Joining a group can put you "in an environment where you feel obligated to keep going," Dr. Stoddard says. If someone is developing an injury, the pressure to continue running with a group may only serve to exacerbate it.

As well, some runners, particularly beginners, may find themselves trying to keep up with a group that is far beyond their level, which can lead to injury or burnout.

"There are some people that are overreaching in their first start up phase of running, and sometimes the group environment can foster that," Dr. Stoddard says.

Most running clubs, however, are diverse enough to accommodate people of all abilities, says Melody Switzer, president of the Calgary Roadrunners.

"We have a monthly club night run and we also have some training runs that happen weekly.

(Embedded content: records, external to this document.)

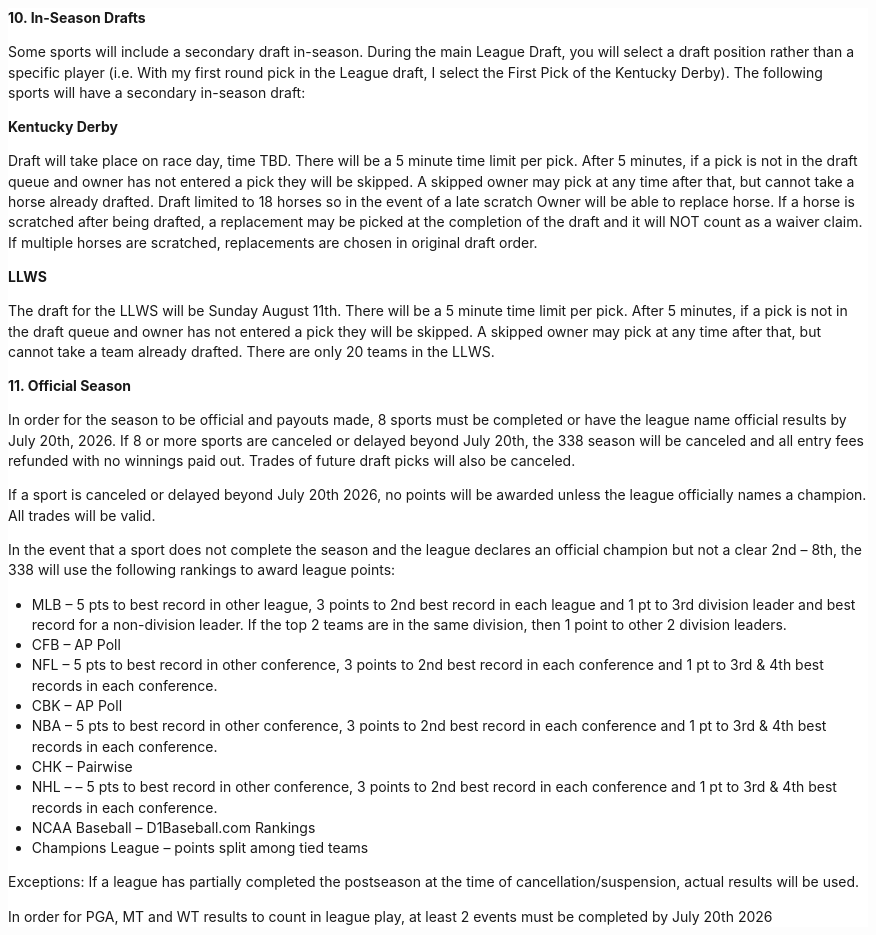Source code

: **10. In-Season Drafts**

Some sports will include a secondary draft in-season. During the main League Draft, you will select a draft position rather than a specific player (i.e. With my first round pick in the League draft, I select the First Pick of the Kentucky Derby). The following sports will have a secondary in-season draft:

**Kentucky Derby**

Draft will take place on race day, time TBD. There will be a 5 minute time limit per pick. After 5 minutes, if a pick is not in the draft queue and owner has not entered a pick they will be skipped. A skipped owner may pick at any time after that, but cannot take a horse already drafted. Draft limited to 18 horses so in the event of a late scratch Owner will be able to replace horse. If a horse is scratched after being drafted, a replacement may be picked at the completion of the draft and it will NOT count as a waiver claim. If multiple horses are scratched, replacements are chosen in original draft order.

**LLWS**

The draft for the LLWS will be Sunday August 11th. There will be a 5 minute time limit per pick. After 5 minutes, if a pick is not in the draft queue and owner has not entered a pick they will be skipped. A skipped owner may pick at any time after that, but cannot take a team already drafted. There are only 20 teams in the LLWS.

**11. Official Season**

In order for the season to be official and payouts made, 8 sports must be completed or have the league name official results by July 20th, 2026. If 8 or more sports are canceled or delayed beyond July 20th, the 338 season will be canceled and all entry fees refunded with no winnings paid out. Trades of future draft picks will also be canceled.

If a sport is canceled or delayed beyond July 20th 2026, no points will be awarded unless the league officially names a champion. All trades will be valid.

In the event that a sport does not complete the season and the league declares an official champion but not a clear 2nd – 8th, the 338 will use the following rankings to award league points:

-   MLB – 5 pts to best record in other league, 3 points to 2nd best record in each league and 1 pt to 3rd division leader and best record for a non-division leader. If the top 2 teams are in the same division, then 1 point to other 2 division leaders.
-   CFB – AP Poll
-   NFL – 5 pts to best record in other conference, 3 points to 2nd best record in each conference and 1 pt to 3rd & 4th best records in each conference.
-   CBK – AP Poll
-   NBA – 5 pts to best record in other conference, 3 points to 2nd best record in each conference and 1 pt to 3rd & 4th best records in each conference.
-   CHK – Pairwise
-   NHL – – 5 pts to best record in other conference, 3 points to 2nd best record in each conference and 1 pt to 3rd & 4th best records in each conference.
-   NCAA Baseball – D1Baseball.com Rankings
-   Champions League – points split among tied teams

Exceptions: If a league has partially completed the postseason at the time of cancellation/suspension, actual results will be used.

In order for PGA, MT and WT results to count in league play, at least 2 events must be completed by July 20th 2026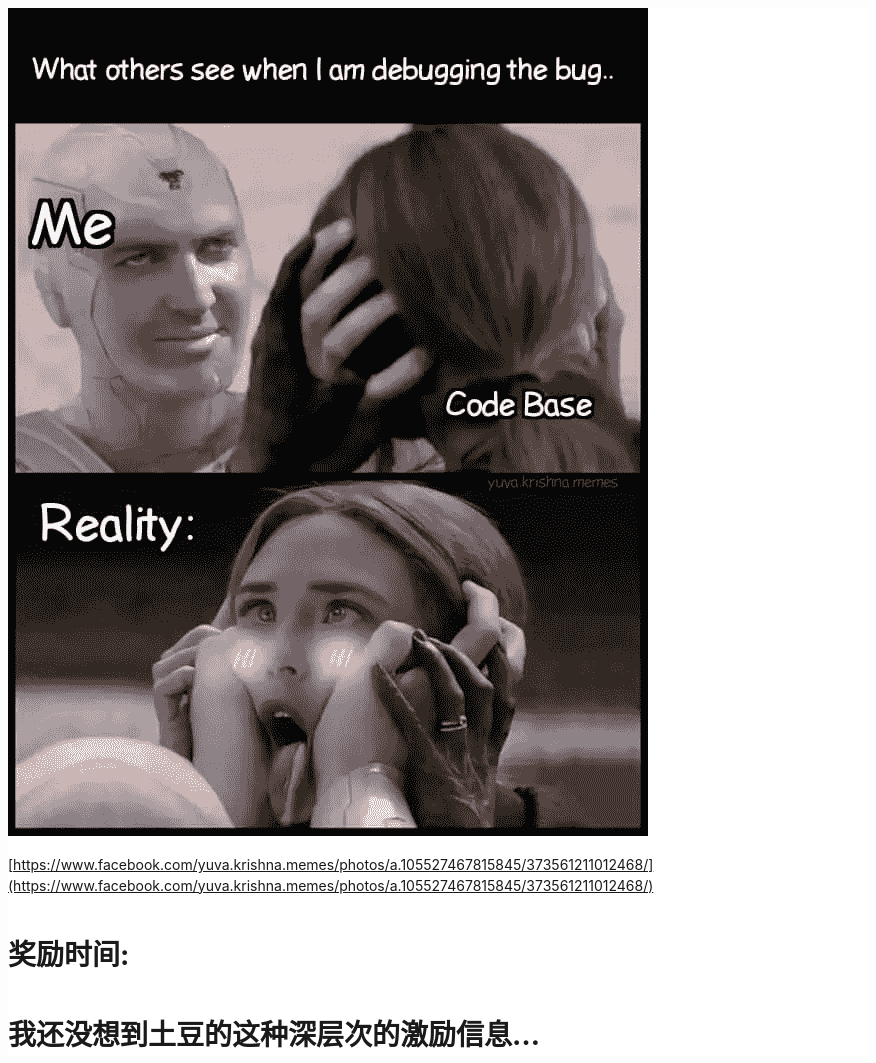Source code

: ![](img/e72079f93632c88b39593e5d899a7c0b.png)

[https://www.facebook.com/yuva.krishna.memes/photos/a.105527467815845/373561211012468/](https://www.facebook.com/yuva.krishna.memes/photos/a.105527467815845/373561211012468/)

# 奖励时间:

# 我还没想到土豆的这种深层次的激励信息…
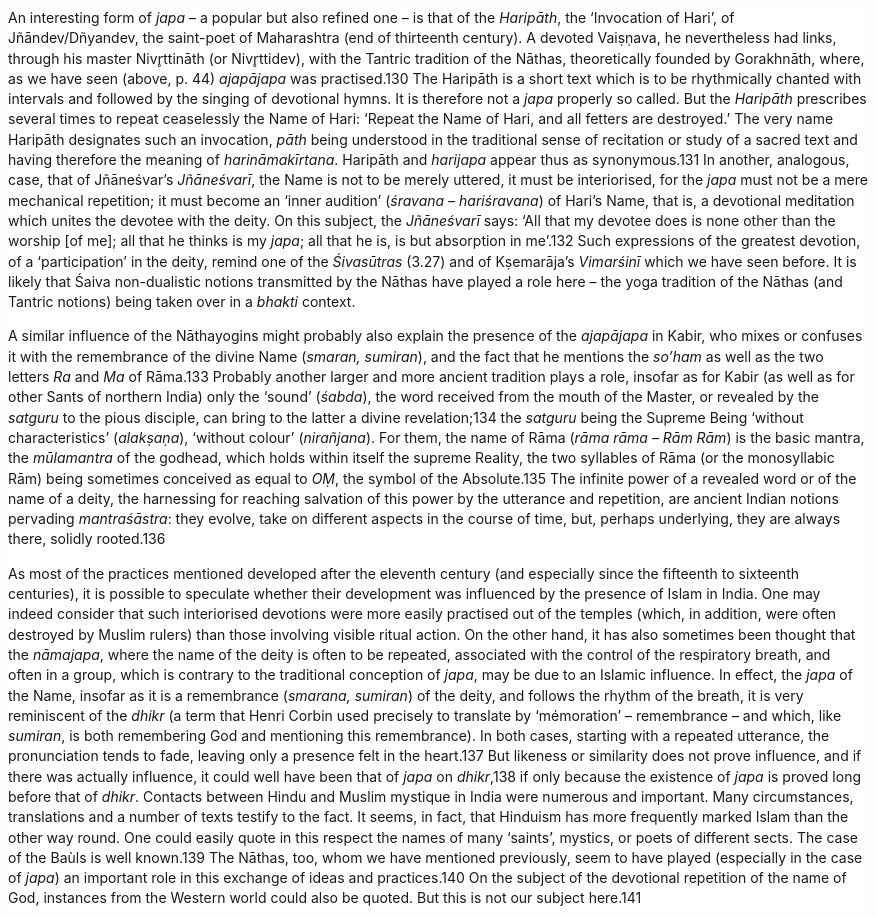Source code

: An interesting form of *japa* – a popular but also refined one – is that of the *Haripāth*, the ‘Invocation of Hari’, of Jñāndev/Dñyandev, the saint-poet of Maharashtra \(end of thirteenth century\). A devoted Vaiṣṇava, he nevertheless had links, through his master Nivr̥ttināth \(or Nivr̥ttidev\), with the Tantric tradition of the Nāthas, theoretically founded by Gorakhnāth, where, as we have seen \(above, p. 44\) *ajapājapa* was practised.130 The Haripāth is a short text which is to be rhythmically chanted with intervals and followed by the singing of devotional hymns. It is therefore not a *japa* properly so called. But the *Haripāth* prescribes several times to repeat ceaselessly the Name of Hari: ‘Repeat the Name of Hari, and all fetters are destroyed.’ The very name Haripāth designates such an invocation, *pāth* being understood in the traditional sense of recitation or study of a sacred text and having therefore the meaning of *harināmakīrtana*. Haripāth and *harijapa* appear thus as synonymous.131 In another, analogous, case, that of Jñāneśvar’s *Jñāneśvarī*, the Name is not to be merely uttered, it must be interiorised, for the *japa* must not be a mere mechanical repetition; it must become an ‘inner audition’ \(*śravana – hariśravana*\) of Hari’s Name, that is, a devotional meditation which unites the devotee with the deity. On this subject, the *Jñāneśvarī* says: ‘All that my devotee does is none other than the worship \[of me\]; all that he thinks is my *japa*; all that he is, is but absorption in me’.132 Such expressions of the greatest devotion, of a ‘participation’ in the deity, remind one of the *Śivasūtras* \(3.27\) and of Kṣemarāja’s *Vimarśinī* which we have seen before. It is likely that Śaiva non-dualistic notions transmitted by the Nāthas have played a role here – the yoga tradition of the Nāthas \(and Tantric notions\) being taken over in a *bhakti* context.

A similar influence of the Nāthayogins might probably also explain the presence of the *ajapājapa* in Kabir, who mixes or confuses it with the remembrance of the divine Name \(*smaran, sumiran*\), and the fact that he mentions the *so’ham* as well as the two letters *Ra* and *Ma* of Rāma.133 Probably another larger and more ancient tradition plays a role, insofar as for Kabir \(as well as for other Sants of northern India\) only the ‘sound’ \(*śabda*\), the word received from the mouth of the Master, or revealed by the *satguru* to the pious disciple, can bring to the latter a divine revelation;134 the *satguru* being the Supreme Being ‘without characteristics’ \(*alakṣaṇa*\), ‘without colour’ \(*nirañjana*\). For them, the name of Rāma \(*rāma rāma – Rām Rām*\) is the basic mantra, the *mūlamantra* of the godhead, which holds within itself the supreme Reality, the two syllables of Rāma \(or the monosyllabic Rām\) being sometimes conceived as equal to *OṂ*, the symbol of the Absolute.135 The infinite power of a revealed word or of the name of a deity, the harnessing for reaching salvation of this power by the utterance and repetition, are ancient Indian notions pervading *mantraśāstra*: they evolve, take on different aspects in the course of time, but, perhaps underlying, they are always there, solidly rooted.136

As most of the practices mentioned developed after the eleventh century \(and especially since the fifteenth to sixteenth centuries\), it is possible to speculate whether their development was influenced by the presence of Islam in India. One may indeed consider that such interiorised devotions were more easily practised out of the temples \(which, in addition, were often destroyed by Muslim rulers\) than those involving visible ritual action. On the other hand, it has also sometimes been thought that the *nāmajapa*, where the name of the deity is often to be repeated, associated with the control of the respiratory breath, and often in a group, which is contrary to the traditional conception of *japa*, may be due to an Islamic influence. In effect, the *japa* of the Name, insofar as it is a remembrance \(*smarana, sumiran*\) of the deity, and follows the rhythm of the breath, it is very reminiscent of the *dhikr* \(a term that Henri Corbin used precisely to translate by ‘mémoration’ – remembrance – and which, like *sumiran*, is both remembering God and mentioning this remembrance\). In both cases, starting with a repeated utterance, the pronunciation tends to fade, leaving only a presence felt in the heart.137 But likeness or similarity does not prove influence, and if there was actually influence, it could well have been that of *japa* on *dhikr*,138 if only because the existence of *japa* is proved long before that of *dhikr*. Contacts between Hindu and Muslim mystique in India were numerous and important. Many circumstances, translations and a number of texts testify to the fact. It seems, in fact, that Hinduism has more frequently marked Islam than the other way round. One could easily quote in this respect the names of many ‘saints’, mystics, or poets of different sects. The case of the Baùls is well known.139 The Nāthas, too, whom we have mentioned previously, seem to have played \(especially in the case of *japa*\) an important role in this exchange of ideas and practices.140 On the subject of the devotional repetition of the name of God, instances from the Western world could also be quoted. But this is not our subject here.141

So depending on a person's interest and ability they could do one of three different group runs once a week," she says.

Those who are part of running clubs also say they are drawn to the camaraderie. Celebrating a good training session by yourself just isn't as much fun as heading out to the pub with the crew after a long run.

"We're really healthy people," Mr. Cumming says with mock seriousness. "But every once in a while we might [go to a pub] being a social running club. There's nothing like a cool beer after a hot run."

And while some people may prefer to train alone and feel the pain alone, there is much to be said for the chatting cure of running with others, Ms. Switzer says

"The majority of us are gregarious types," she says. "The time goes faster and it doesn't hurt as much."